Data to process Block Start

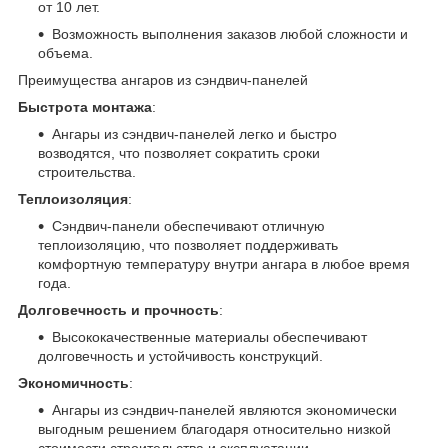
от 10 лет.
Возможность выполнения заказов любой сложности и
объема.
Преимущества ангаров из сэндвич-панелей
Быстрота монтажа
:
Ангары из сэндвич-панелей легко и быстро
возводятся, что позволяет сократить сроки
строительства.
Теплоизоляция
:
Сэндвич-панели обеспечивают отличную
теплоизоляцию, что позволяет поддерживать
комфортную температуру внутри ангара в любое время
года.
Долговечность и прочность
:
Высококачественные материалы обеспечивают
долговечность и устойчивость конструкций.
Экономичность
:
Ангары из сэндвич-панелей являются экономически
выгодным решением благодаря относительно низкой
стоимости строительства и эксплуатации.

Data to process Block End

_Aim of the exercise_: Set down, exactly and only, the lines running from the one holding "возводятся, что позволяет сократить сроки" through the end of the records above, both ends included.

_Result of the exercise_:
возводятся, что позволяет сократить сроки
строительства.
Теплоизоляция
:
Сэндвич-панели обеспечивают отличную
теплоизоляцию, что позволяет поддерживать
комфортную температуру внутри ангара в любое время
года.
Долговечность и прочность
:
Высококачественные материалы обеспечивают
долговечность и устойчивость конструкций.
Экономичность
:
Ангары из сэндвич-панелей являются экономически
выгодным решением благодаря относительно низкой
стоимости строительства и эксплуатации.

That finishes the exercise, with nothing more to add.